2 上記の問題提起のブルックスによる敷衍

 ブルックス(Rosa Brooks)が5月19日付のロサンゼルスタイムスに上梓した論考は、フクシマの上記問題提起を以下のように敷衍しています。

 (以下、ロサンゼルスタイムス上掲による。)

 発展途上国では、そのいくつかの国で、宗教過激主義が女性の立場を再び弱めている。

アジアの発展途上国では、もともと男尊女卑の考え方が強かったところへもってきて、様々な「間引き」技術が新たに登場したことによって、女性の胎児や子供が一層殺されるようになった。その結果、合計して世界人口の4割を占める中共とインドでは、2000年生まれの男女比は、106100になっている。しかも、男女比のギャップは逐年拡大しており、中共での2002年生まれの男女比は、実に116100になった。

このように発展途上国では、女性が相対的に少なく、従って再生産年齢の女性も少ないので、彼女たちを専業主婦として家庭に閉じこめようとする傾向が強まっている。当然、政治の世界から女性は排除されていく。その結果は貧困と紛争の増大だ。なぜなら、男女差別と貧困・紛争は強い正の相関があるからだ。

その上、結婚相手が見つからず、あぶれてしまった男性達は、犯罪や紛争を引き起こす懼れがある。これらの男性はテロリスト団体や軍事集団の予備軍なのだ。

 これと対照的なのが、先進国だ。

 米国では来年の大学入学生の58%を女性が占めると推計されており、英国では医者や法曹の資格を得るのは女性の方が多くなっている。女性の投資家の方が男性より高い利回りを得ているという研究もある。

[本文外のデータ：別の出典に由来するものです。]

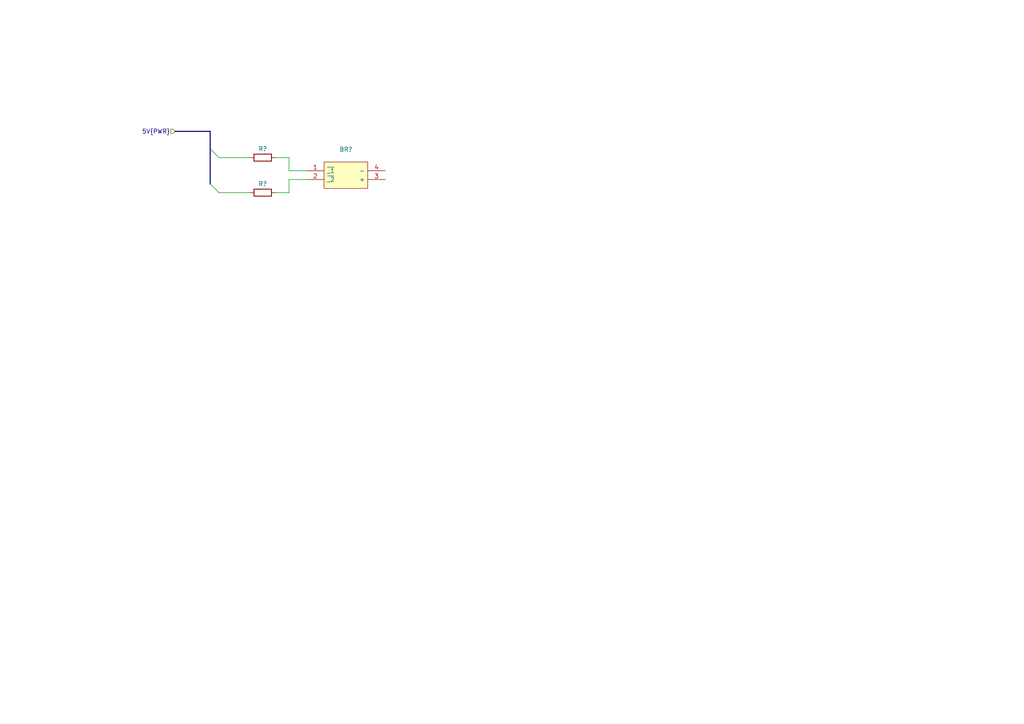
<source format=kicad_sch>
(kicad_sch (version 20211123) (generator eeschema)

  (uuid 883f1bbd-5207-423f-852f-f8adc37765e8)

  (paper "A4")

  


  (bus_entry (at 60.96 43.18) (size 2.54 2.54)
    (stroke (width 0) (type default) (color 0 0 0 0))
    (uuid abd9d6a9-796a-4abd-bb8c-4d8bed924810)
  )
  (bus_entry (at 60.96 53.34) (size 2.54 2.54)
    (stroke (width 0) (type default) (color 0 0 0 0))
    (uuid abd9d6a9-796a-4abd-bb8c-4d8bed924810)
  )

  (wire (pts (xy 83.82 49.53) (xy 88.9 49.53))
    (stroke (width 0) (type default) (color 0 0 0 0))
    (uuid 0d7ebff9-0f66-41a6-9e34-a5195378af84)
  )
  (bus (pts (xy 60.96 53.34) (xy 60.96 43.18))
    (stroke (width 0) (type default) (color 0 0 0 0))
    (uuid 17e6a6c9-caf2-472d-b692-862103a1ba61)
  )

  (wire (pts (xy 80.01 45.72) (xy 83.82 45.72))
    (stroke (width 0) (type default) (color 0 0 0 0))
    (uuid 1d53fe17-6d55-4aff-a295-06fa4a9f9d44)
  )
  (wire (pts (xy 83.82 52.07) (xy 88.9 52.07))
    (stroke (width 0) (type default) (color 0 0 0 0))
    (uuid 28b9c7c2-9c69-4343-87ef-bdbe3a30d170)
  )
  (bus (pts (xy 50.8 38.1) (xy 60.96 38.1))
    (stroke (width 0) (type default) (color 0 0 0 0))
    (uuid 29da9016-5ba8-4d6b-96fd-7b63d9154c51)
  )

  (wire (pts (xy 63.5 55.88) (xy 72.39 55.88))
    (stroke (width 0) (type default) (color 0 0 0 0))
    (uuid 48b6658d-b58f-4ff4-b454-7fe0724c8ba4)
  )
  (wire (pts (xy 63.5 45.72) (xy 72.39 45.72))
    (stroke (width 0) (type default) (color 0 0 0 0))
    (uuid 5ba8237f-6fdc-4df6-b102-e73a3b129266)
  )
  (bus (pts (xy 60.96 38.1) (xy 60.96 43.18))
    (stroke (width 0) (type default) (color 0 0 0 0))
    (uuid 7fed5398-4891-4253-909c-815512105183)
  )

  (wire (pts (xy 83.82 45.72) (xy 83.82 49.53))
    (stroke (width 0) (type default) (color 0 0 0 0))
    (uuid 857aa734-05a2-472e-a581-64449e9f85bd)
  )
  (wire (pts (xy 83.82 55.88) (xy 83.82 52.07))
    (stroke (width 0) (type default) (color 0 0 0 0))
    (uuid 966a8594-e9cc-45d8-af5e-85c31a03c4e4)
  )
  (wire (pts (xy 80.01 55.88) (xy 83.82 55.88))
    (stroke (width 0) (type default) (color 0 0 0 0))
    (uuid eaca928a-9285-41ba-95a7-c65a571a60b9)
  )

  (hierarchical_label "5V{PWR}" (shape input) (at 50.8 38.1 180)
    (effects (font (size 1.27 1.27)) (justify right))
    (uuid 01227a8a-a429-443c-b45c-2a23f8960e7b)
  )

  (symbol (lib_id "OxySwitch:RH06-T") (at 88.9 49.53 0) (unit 1)
    (in_bom yes) (on_board yes) (fields_autoplaced)
    (uuid 5f69d331-c479-4287-93d1-31fa46533644)
    (property "Reference" "BR?" (id 0) (at 100.33 43.341 0))
    (property "Value" "" (id 1) (at 100.33 45.8779 0))
    (property "Footprint" "" (id 2) (at 107.95 46.99 0)
      (effects (font (size 1.27 1.27)) (justify left) hide)
    )
    (property "Datasheet" "https://www.diodes.com/assets/Datasheets/ds30137.pdf" (id 3) (at 107.95 49.53 0)
      (effects (font (size 1.27 1.27)) (justify left) hide)
    )
    (property "Description" "Bridge Rectifiers 0.5A 600V" (id 4) (at 107.95 52.07 0)
      (effects (font (size 1.27 1.27)) (justify left) hide)
    )
    (property "Height" "3" (id 5) (at 107.95 54.61 0)
      (effects (font (size 1.27 1.27)) (justify left) hide)
    )
    (property "Manufacturer_Name" "Diodes Inc." (id 6) (at 107.95 57.15 0)
      (effects (font (size 1.27 1.27)) (justify left) hide)
    )
    (property "Manufacturer_Part_Number" "RH06-T" (id 7) (at 107.95 59.69 0)
      (effects (font (size 1.27 1.27)) (justify left) hide)
    )
    (property "Mouser Part Number" "621-RH06-T" (id 8) (at 107.95 62.23 0)
      (effects (font (size 1.27 1.27)) (justify left) hide)
    )
    (property "Mouser Price/Stock" "https://www.mouser.co.uk/ProductDetail/Diodes-Incorporated/RH06-T?qs=sxN%252BoM2fis%2FIz4Q66ep0xQ%3D%3D" (id 9) (at 107.95 64.77 0)
      (effects (font (size 1.27 1.27)) (justify left) hide)
    )
    (property "Arrow Part Number" "RH06-T" (id 10) (at 107.95 67.31 0)
      (effects (font (size 1.27 1.27)) (justify left) hide)
    )
    (property "Arrow Price/Stock" "https://www.arrow.com/en/products/rh06-t/diodes-incorporated?region=nac" (id 11) (at 107.95 69.85 0)
      (effects (font (size 1.27 1.27)) (justify left) hide)
    )
    (pin "1" (uuid 99f07161-1104-4665-afbf-bf9f90021096))
    (pin "2" (uuid fd833858-961a-4423-8566-54509584dab4))
    (pin "3" (uuid afdea734-2c55-46f0-8c2e-f861752f7acd))
    (pin "4" (uuid e7516286-656c-43b0-99c4-8d8da403acf6))
  )

  (symbol (lib_id "Device:R") (at 76.2 55.88 90) (unit 1)
    (in_bom yes) (on_board yes)
    (uuid b215ee9e-2f9a-496c-9d8c-210a493becc9)
    (property "Reference" "R?" (id 0) (at 76.2 53.34 90))
    (property "Value" "" (id 1) (at 76.2 58.42 90))
    (property "Footprint" "" (id 2) (at 76.2 57.658 90)
      (effects (font (size 1.27 1.27)) hide)
    )
    (property "Datasheet" "~" (id 3) (at 76.2 55.88 0)
      (effects (font (size 1.27 1.27)) hide)
    )
    (pin "1" (uuid ada0704b-57d0-4edf-8c35-9f201905120c))
    (pin "2" (uuid a2c44cf2-3543-4b94-9077-55f7a551e31c))
  )

  (symbol (lib_id "Device:R") (at 76.2 45.72 90) (unit 1)
    (in_bom yes) (on_board yes)
    (uuid dc9e84a0-07dd-4be0-9ac0-a720aaad12d5)
    (property "Reference" "R?" (id 0) (at 76.2 43.18 90))
    (property "Value" "" (id 1) (at 76.2 48.26 90))
    (property "Footprint" "" (id 2) (at 76.2 47.498 90)
      (effects (font (size 1.27 1.27)) hide)
    )
    (property "Datasheet" "~" (id 3) (at 76.2 45.72 0)
      (effects (font (size 1.27 1.27)) hide)
    )
    (pin "1" (uuid 27188655-cab7-454e-a10d-07cd2bead6e6))
    (pin "2" (uuid 373c44ef-c03c-41f3-be48-88b13168846f))
  )
)

</source>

とにかく、女性にとっての機会がどんどん拡大していくのに伴い、先進国は一層繁栄した社会になっていくことだろう。そしてパワーエリートは、より教育程度が低く生産性も低いところの男性ではなく、女性で占められるようになるだろう。

問題点の一つはフクシマが指摘したように、そうなった先進国が、果たして発展途上国の男性のパワーエリートに伍していけるか、ということだ。

より大きな問題点は、男性の不足・・高所得をもたらす技能を身につけていない男性の相対的不足ですら・・が社会に不安定をもたらす懼れなしとしないことだ。(米国の黒人の社会は既にそうなっている。)

もちろん、このような女性優位の近未来の先進国で、教育程度が低い男性が専業主夫に甘んじてくれる可能性も残されてはいるが・・・。

3 感想

 英国において、女性優位社会の前兆があらわれていることや、発展途上国におけるあぶれ者の男性の増加による犯罪・紛争増加の懼れについては、以前にも触れたことがあります。(コラムナンバーは省略する。)

 しかし、フクシマの指摘する女性優位社会の男性優位社会に比しての懸念や、ブルックスの指摘する女性優位社会固有の問題点については、今まで触れたことがありませんでした。

 ところで、現代日本は、男性優位を堅持したまま、社会が女性化している、という世界で他に例を見ないユニークな社会です。

 私がこれを日本社会の縄文モードへの回帰、ととらえていることは、長期にわたるこのコラムの読者にはお馴染みのことと思います。

 その日本が、暴力を厭い、安全保障から目を背け、社会が依然男性的にして覇権国でもある米国に自らの安全保障を丸投げしている、というのは、確かに「賢明」であるものの、その代わり日本は米国の保護国に甘んじているわけです。

 しかし、その米国もまた、早晩社会が必然的に女性化するのだとすれば、日本は安閑とはしておられません。

 先進世界の一員として、とりわけ世界第二位の先進国として、日本は、先進世界が女性化した暁において、発展途上国の暴力的な男性指導者達が引き起こす犯罪やテロに対する安全保障をいかに確保するか、真剣に考えるべき時期に来ていると私は考えています。